*** Opening Data extract ***

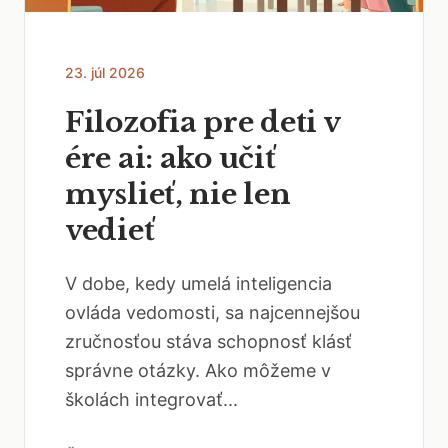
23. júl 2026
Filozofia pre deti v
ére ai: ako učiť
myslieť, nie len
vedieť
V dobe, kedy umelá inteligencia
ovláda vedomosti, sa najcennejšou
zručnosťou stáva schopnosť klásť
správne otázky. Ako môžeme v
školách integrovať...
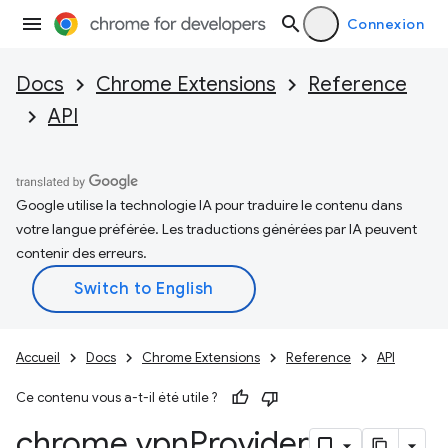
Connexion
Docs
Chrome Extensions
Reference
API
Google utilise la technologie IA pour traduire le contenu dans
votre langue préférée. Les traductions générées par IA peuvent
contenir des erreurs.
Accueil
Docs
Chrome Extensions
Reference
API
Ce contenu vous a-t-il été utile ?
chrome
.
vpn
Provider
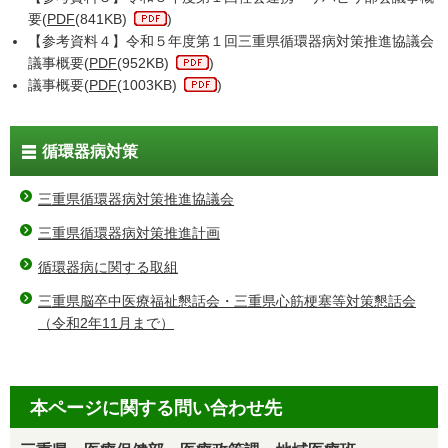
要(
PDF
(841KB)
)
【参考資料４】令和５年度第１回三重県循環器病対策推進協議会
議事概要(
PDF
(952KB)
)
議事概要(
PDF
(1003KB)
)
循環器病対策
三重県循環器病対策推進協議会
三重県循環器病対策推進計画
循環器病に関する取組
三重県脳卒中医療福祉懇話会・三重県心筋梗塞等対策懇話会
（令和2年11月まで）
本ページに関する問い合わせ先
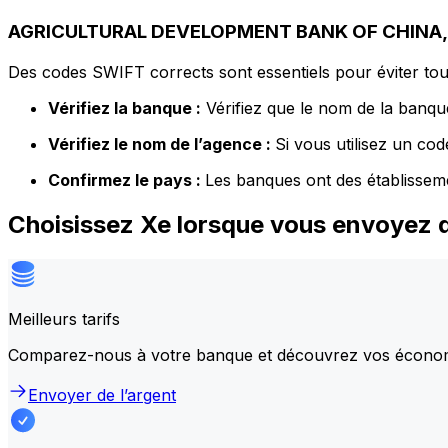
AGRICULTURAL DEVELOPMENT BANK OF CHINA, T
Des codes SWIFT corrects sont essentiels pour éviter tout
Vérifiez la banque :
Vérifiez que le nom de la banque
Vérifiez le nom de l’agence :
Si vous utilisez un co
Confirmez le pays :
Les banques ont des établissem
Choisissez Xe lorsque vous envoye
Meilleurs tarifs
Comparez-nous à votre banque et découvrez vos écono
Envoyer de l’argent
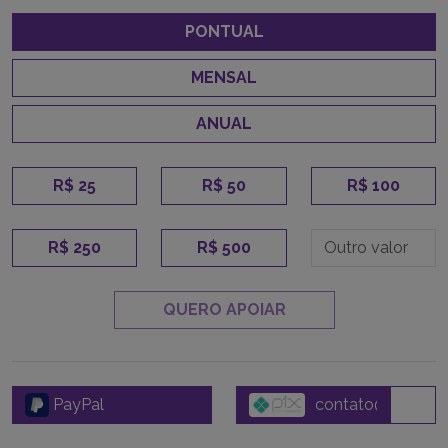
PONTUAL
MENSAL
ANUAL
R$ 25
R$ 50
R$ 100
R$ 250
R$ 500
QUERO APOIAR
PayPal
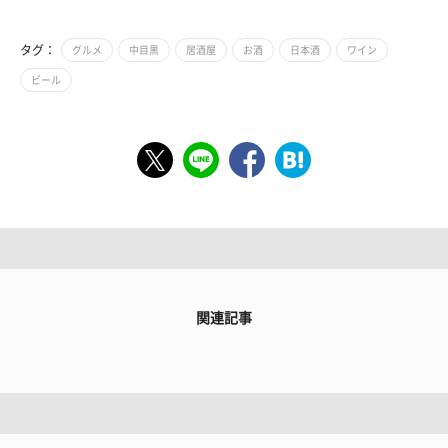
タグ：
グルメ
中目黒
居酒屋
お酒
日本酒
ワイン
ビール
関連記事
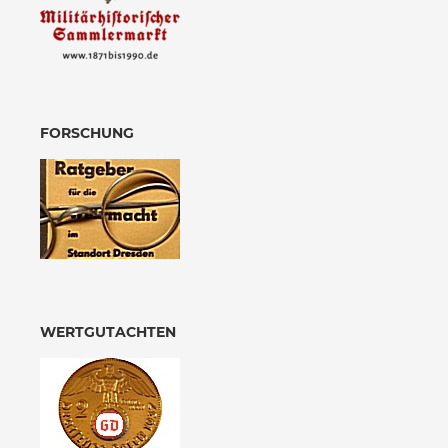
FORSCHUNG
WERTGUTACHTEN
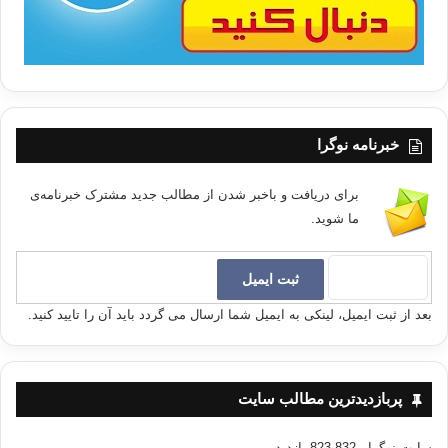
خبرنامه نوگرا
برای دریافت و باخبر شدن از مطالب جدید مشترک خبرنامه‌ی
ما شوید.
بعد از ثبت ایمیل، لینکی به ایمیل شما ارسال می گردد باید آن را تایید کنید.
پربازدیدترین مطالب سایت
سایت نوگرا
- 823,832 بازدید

*** Closing Data extract ***
*** Opening Data extract ***

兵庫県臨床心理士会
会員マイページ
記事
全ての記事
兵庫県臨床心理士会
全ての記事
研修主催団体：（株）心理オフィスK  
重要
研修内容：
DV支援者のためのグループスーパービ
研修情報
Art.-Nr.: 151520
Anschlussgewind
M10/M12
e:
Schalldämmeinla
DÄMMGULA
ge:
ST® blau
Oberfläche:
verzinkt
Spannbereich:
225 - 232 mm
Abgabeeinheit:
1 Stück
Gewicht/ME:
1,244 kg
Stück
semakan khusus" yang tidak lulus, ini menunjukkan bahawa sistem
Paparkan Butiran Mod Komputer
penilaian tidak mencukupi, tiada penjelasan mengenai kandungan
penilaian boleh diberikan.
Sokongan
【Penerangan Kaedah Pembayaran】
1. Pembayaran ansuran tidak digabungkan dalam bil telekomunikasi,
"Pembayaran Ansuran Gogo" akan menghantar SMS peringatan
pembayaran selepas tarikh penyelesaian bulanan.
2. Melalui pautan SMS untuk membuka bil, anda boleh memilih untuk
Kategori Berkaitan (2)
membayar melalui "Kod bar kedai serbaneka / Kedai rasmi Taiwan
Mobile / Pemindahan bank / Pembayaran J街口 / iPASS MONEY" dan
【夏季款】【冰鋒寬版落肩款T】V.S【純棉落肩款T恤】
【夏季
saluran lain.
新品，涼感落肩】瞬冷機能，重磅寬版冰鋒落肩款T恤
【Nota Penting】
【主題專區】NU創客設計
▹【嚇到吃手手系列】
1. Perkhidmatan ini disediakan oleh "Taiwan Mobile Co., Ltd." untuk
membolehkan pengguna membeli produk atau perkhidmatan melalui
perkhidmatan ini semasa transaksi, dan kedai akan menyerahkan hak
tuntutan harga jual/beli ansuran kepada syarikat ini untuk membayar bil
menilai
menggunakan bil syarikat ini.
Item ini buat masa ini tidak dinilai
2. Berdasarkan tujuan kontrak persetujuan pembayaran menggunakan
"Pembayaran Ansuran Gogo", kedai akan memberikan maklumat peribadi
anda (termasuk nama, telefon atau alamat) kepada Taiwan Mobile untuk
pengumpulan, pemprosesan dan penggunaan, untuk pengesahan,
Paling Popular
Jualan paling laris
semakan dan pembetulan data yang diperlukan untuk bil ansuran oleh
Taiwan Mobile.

*** Closing Data extract ***

### What the task requires:
Exactly reproduce the lines above, starting at the one that contains "Meilleurs tarifs" and ending at the one that contains "خبرنامه نوگرا", both inclusive; leave the pictures out and add no other lines.

### Result for this task:
Meilleurs tarifs
Comparez-nous à votre banque et découvrez vos écono
Envoyer de l’argent
PONTUAL
MENSAL
ANUAL
R$ 25
R$ 50
R$ 100
R$ 250
R$ 500
QUERO APOIAR
PayPal
タグ：
グルメ
中目黒
居酒屋
お酒
日本酒
ワイン
ビール
関連記事
FORSCHUNG
WERTGUTACHTEN
خبرنامه نوگرا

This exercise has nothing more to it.